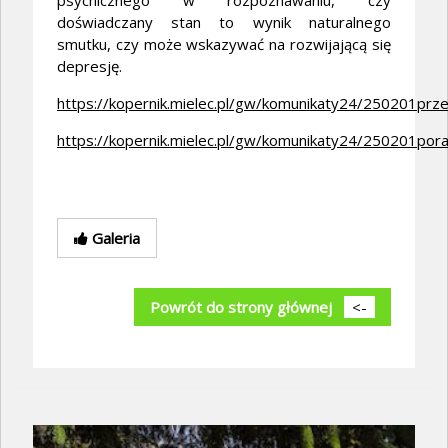
psychicznego w rozpoznawaniu, czy
doświadczany stan to wynik naturalnego
smutku, czy może wskazywać na rozwijającą się
depresję.
https://kopernik.mielec.pl/gw/komunikaty24/250201prz
https://kopernik.mielec.pl/gw/komunikaty24/250201pora
Galeria
Powrót do strony głównej
<-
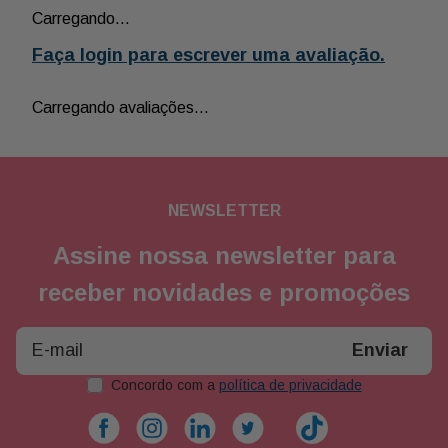
Carregando…
Faça login para escrever uma avaliação.
Carregando avaliações…
NEWSLETTER
Assine nossa newsletter para
receber novidades e promoções
Enviar
Concordo com a
política de privacidade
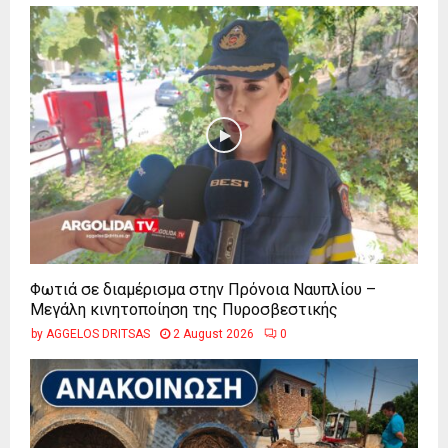
Φωτιά σε διαμέρισμα στην Πρόνοια Ναυπλίου –
Μεγάλη κινητοποίηση της Πυροσβεστικής
by
AGGELOS DRITSAS
2 August 2026
0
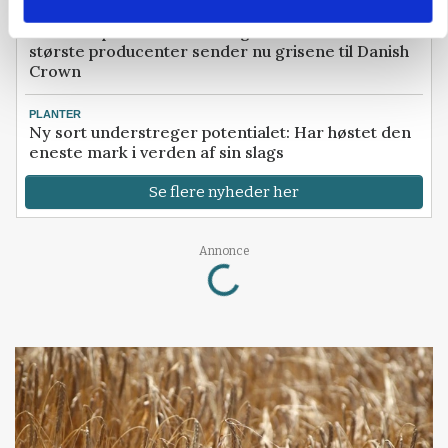
BUSINESS
32.500 stipladser skifter slagteri: En af landets
største producenter sender nu grisene til Danish
Crown
PLANTER
Ny sort understreger potentialet: Har høstet den
eneste mark i verden af sin slags
Se flere nyheder her
Loading...
Annonce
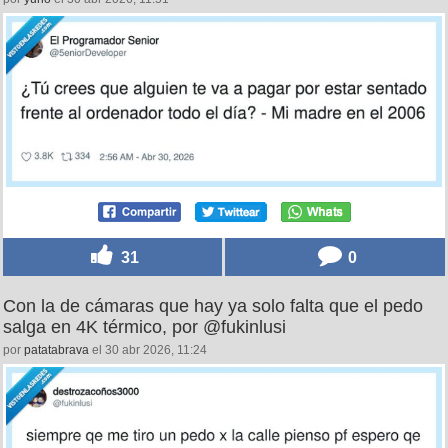
31
0
Con la de cámaras que hay ya solo falta que el pedo
salga en 4K térmico, por @fukinlusi
por
patatabrava
el 30 abr 2026, 11:24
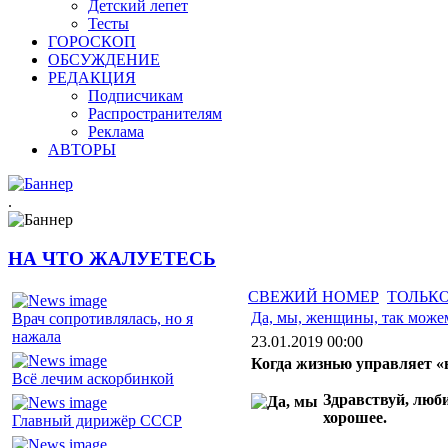
Детский лепет
Тесты
ГОРОСКОП
ОБСУЖДЕНИЕ
РЕДАКЦИЯ
Подписчикам
Распространителям
Реклама
АВТОРЫ
.
НА ЧТО ЖАЛУЕТЕСЬ
СВЕЖИЙ НОМЕР
ТОЛЬКО
Да, мы, женщины, так може
Врач сопротивлялась, но я
нажала
23.01.2019 00:00
Когда жизнью управляет 
Всё лечим аскорбинкой
Здравствуй, люби
хорошее.
Главный дирижёр СССР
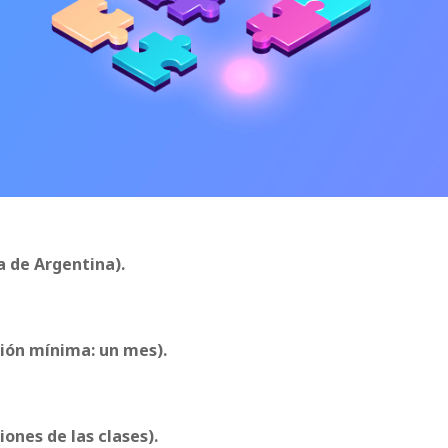
a de Argentina).
ción mínima: un mes).
ones de las clases).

■ ■ ■

Task description:
Lay out the text lines from all the items above as a Markdown table with the columns "Row" and "Line". Number each line in order, and leave out the pictures and any blank lines.

Task solution:
| Row | Line |
|---|---|
| 1 | psychicznego w rozpoznawaniu, czy |
| 2 | doświadczany stan to wynik naturalnego |
| 3 | smutku, czy może wskazywać na rozwijającą się |
| 4 | depresję. |
| 5 | https://kopernik.mielec.pl/gw/komunikaty24/250201prz |
| 6 | https://kopernik.mielec.pl/gw/komunikaty24/250201pora |
| 7 | Galeria |
| 8 | Powrót do strony głównej |
| 9 | <- |
| 10 | Carregando… |
| 11 | Faça login para escrever uma avaliação. |
| 12 | Carregando avaliações… |
| 13 | NEWSLETTER |
| 14 | Assine nossa newsletter para |
| 15 | receber novidades e promoções |
| 16 | Enviar |
| 17 | Concordo com a |
| 18 | política de privacidade |
| 19 | Φωτιά σε διαμέρισμα στην Πρόνοια Ναυπλίου – |
| 20 | Μεγάλη κινητοποίηση της Πυροσβεστικής |
| 21 | by |
| 22 | AGGELOS DRITSAS |
| 23 | 2 August 2026 |
| 24 | 0 |
| 25 | BUSINESS |
| 26 | 32.500 stipladser skifter slagteri: En af landets |
| 27 | største producenter sender nu grisene til Danish |
| 28 | Crown |
| 29 | PLANTER |
| 30 | Ny sort understreger potentialet: Har høstet den |
| 31 | eneste mark i verden af sin slags |
| 32 | Se flere nyheder her |
| 33 | Loading... |
| 34 | Annonce |
| 35 | 31 |
| 36 | 0 |
| 37 | Con la de cámaras que hay ya solo falta que el pedo |
| 38 | salga en 4K térmico, por @fukinlusi |
| 39 | por |
| 40 | patatabrava |
| 41 | el 30 abr 2026, 11:24 |
| 42 | Детский лепет |
| 43 | Тесты |
| 44 | ГОРОСКОП |
| 45 | ОБСУЖДЕНИЕ |
| 46 | РЕДАКЦИЯ |
| 47 | Подписчикам |
| 48 | Распространителям |
| 49 | Реклама |
| 50 | АВТОРЫ |
| 51 | . |
| 52 | НА ЧТО ЖАЛУЕТЕСЬ |
| 53 | СВЕЖИЙ НОМЕР |
| 54 | ТОЛЬКО |
| 55 | Да, мы, женщины, так може |
| 56 | Врач сопротивлялась, но я |
| 57 | нажала |
| 58 | 23.01.2019 00:00 |
| 59 | Когда жизнью управляет  |
| 60 | Всё лечим аскорбинкой |
| 61 | Здравствуй, люби |
| 62 | хорошее. |
| 63 | Главный дирижёр СССР |
| 64 | a de Argentina). |
| 65 | ción mínima: un mes). |
| 66 | ones de las clases). |